L’espace en ligne, de l’infraction numérique à l’accompagnement éducatif chez les mineurs

Synthèse du rapport "De l'infraction numérique à l'accompagnement, la justice des mineurs face aux usages en ligne" rédigé sous la direction d'Emilie POTIN et Gaël HENAFF (décembre 2023)

L’évolution constante de l’accès au numérique en France témoigne de la dématérialisation de notre société qui touche également le monde judiciaire. L’espace des infractions dans la réalité se trouve aujourd’hui prolongé dans le virtuel avec l’espace en ligne qui devient, à son tour, lieu de délinquance numérique.

Contexte et objectifs

Ce document explore la délinquance numérique chez les jeunes et le rôle de la Protection Judiciaire de la Jeunesse (PJJ) dans leur accompagnement éducatif. L’étude vise à comprendre quelles sont les portes d’entrées et les facteurs de la délinquance numérique chez les jeunes, premiers utilisateurs de l’espace connecté, et les réponses pénales adaptées. Elle analyse également comment la justice pour mineurs s’adapte à cette nouvelle dimension de l’espace social, et quelles sont les stratégies socio-éducatives développées pour y répondre. Les objectifs de ce rapport sont doubles : caractériser la délinquance numérique chez les mineurs et comprendre la place des technologies dans le travail socio-éducatif de la Protection Judiciaire de la Jeunesse (PJJ) et l’adaptation des professionnels aux usages des jeunes.

Méthodologie

Les chercheurs ont utilisé des données du ministère de la Justice (2013-2019), des questionnaires (France-Québec), des immersions de terrain, et des entretiens avec des jeunes et des professionnels.

Principaux résultats

1. Une délinquance numérique plus jeune et plus féminine

Entre 2013 et 2019, les poursuites pour infractions numériques sont en nette augmentation. Elles ont triplées et sont commises par des mineurs dont la moyenne d’âge est plus précoce que pour les infractions toutes catégories confondues. Concernant le genre, le nombre de filles jugées pour infraction numérique est environ deux fois plus élevé que pour l’ensemble des infractions juvéniles. Une tendance qui se confirme chez les majeurs où on retrouve la même proportion hommes/femmes dans les poursuites d’infractions numériques. 

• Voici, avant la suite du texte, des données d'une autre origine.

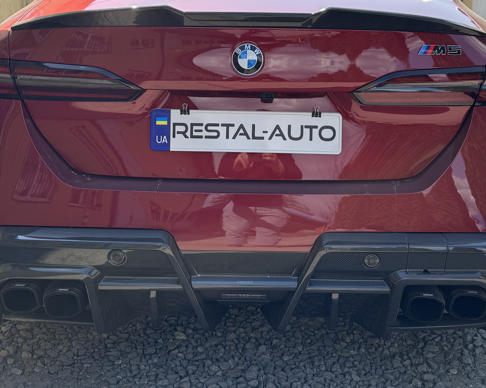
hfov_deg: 40.3
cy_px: 151
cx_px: 256
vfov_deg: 32.6
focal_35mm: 46
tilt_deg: -12.1
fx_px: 662
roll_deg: -0.8
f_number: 1.78
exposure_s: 1/1980
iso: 80
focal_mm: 6.76
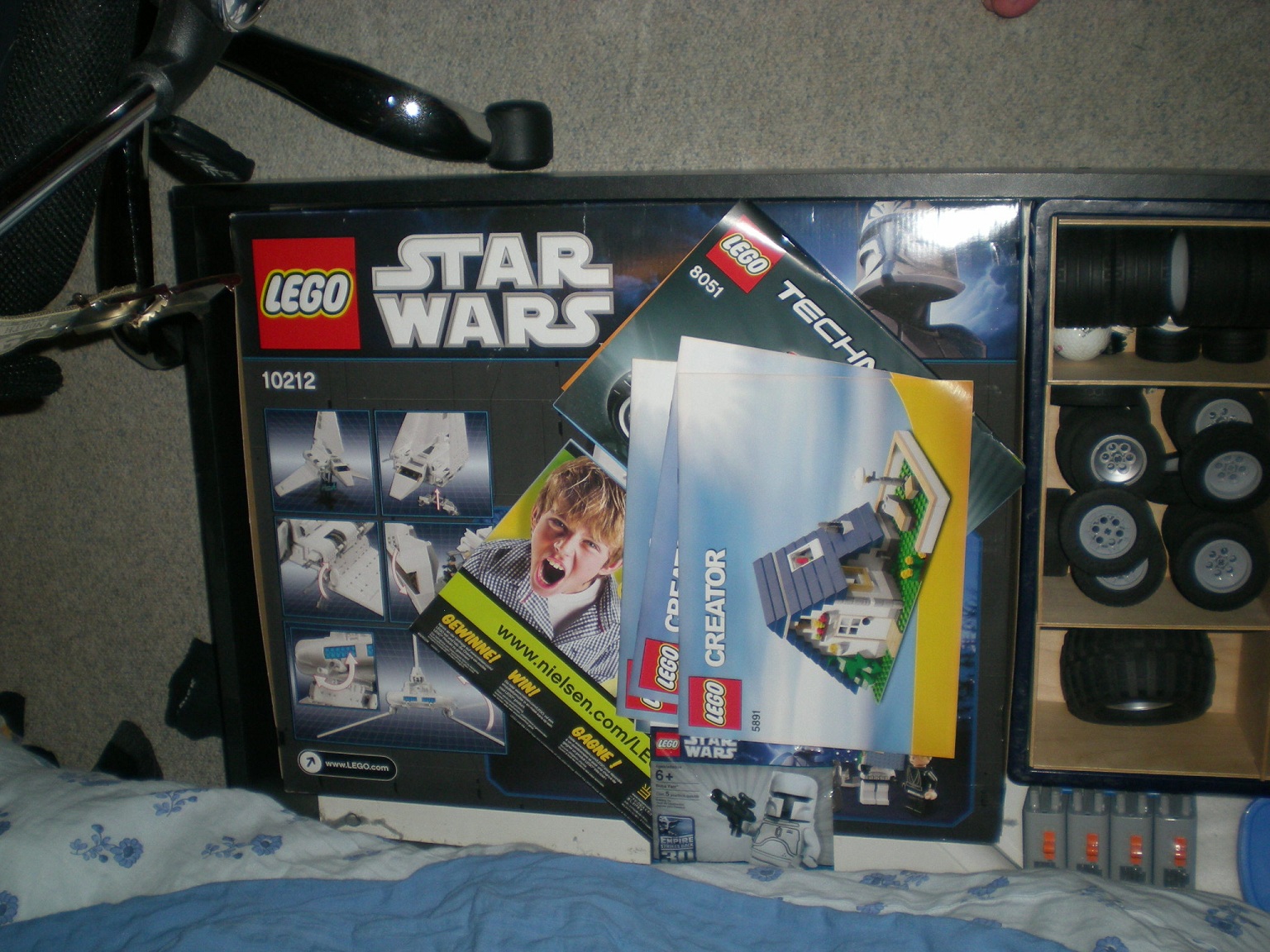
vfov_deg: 37.7
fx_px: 1394
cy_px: 476
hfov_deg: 49.0
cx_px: 635
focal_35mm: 38
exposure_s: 1/60
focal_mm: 6.3
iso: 100
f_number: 3.1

2. Trois types de dispositifs disciplinaires

1.L’infraction numérique comme élément majeur dans la prise en compte de la réponse disciplinaire. L’objectif est de mettre en place une pédagogie des bons usages du numérique déléguée à des organismes de formation compétents et permettre à des professionnels la découverte des pratiques juvéniles en ligne.

2.L’infraction numérique comme élément secondaire : la réponse disciplinaire est avant tout focalisée sur la situation globale du jeune. L’objectif de ce dispositif mono-disciplinaire vise à raccrocher le mineur à un environnement adapté à son âge (avoir un toit, suivre une formation, construire une entente avec sa famille).

3.L’infraction numérique revêt un caractère rare de par son niveau de technicité élevé. Ce dispositif vise avant tout à un accompagnement intensif et à un transfert de compétences. 

3. Adaptations socio-éducatives

 La Protection Judiciaire de la Jeunesse (PJJ) doit intégrer des outils numériques (visio, SMS, courriels, etc.), modifiant ses pratiques traditionnelles. Cependant, ces changements suscitent des réactions variées, entre adoption et résistance.

Pistes de réflexion

Les données recueillies pour cette recherche amènent quelques propositions de réflexion et d’approfondissement. 

  1. Propositions sur la connaissance des infractions numériques et de leurs auteurs : renforcer les moyens de connaissance du traitement des infractions numériques dans le système judiciaire, accéder à l’ensemble des décisions rendues par les juridictions, approfondir la recherche sur la délinquance numérique des mineurs (âge, sexe, personnalité, nature des infractions, etc.).
  2. Propositions sur l’action socio-éducative à l’ère numérique : production et diffusion des connaissances sur les usages numériques des mineurs, développer des espaces de réflexion et des formations spécifiques pour les éducateurs tout en clarifiant les règles d’usages des outils numériques dans l’accompagnement des jeunes…et encore bien d’autres.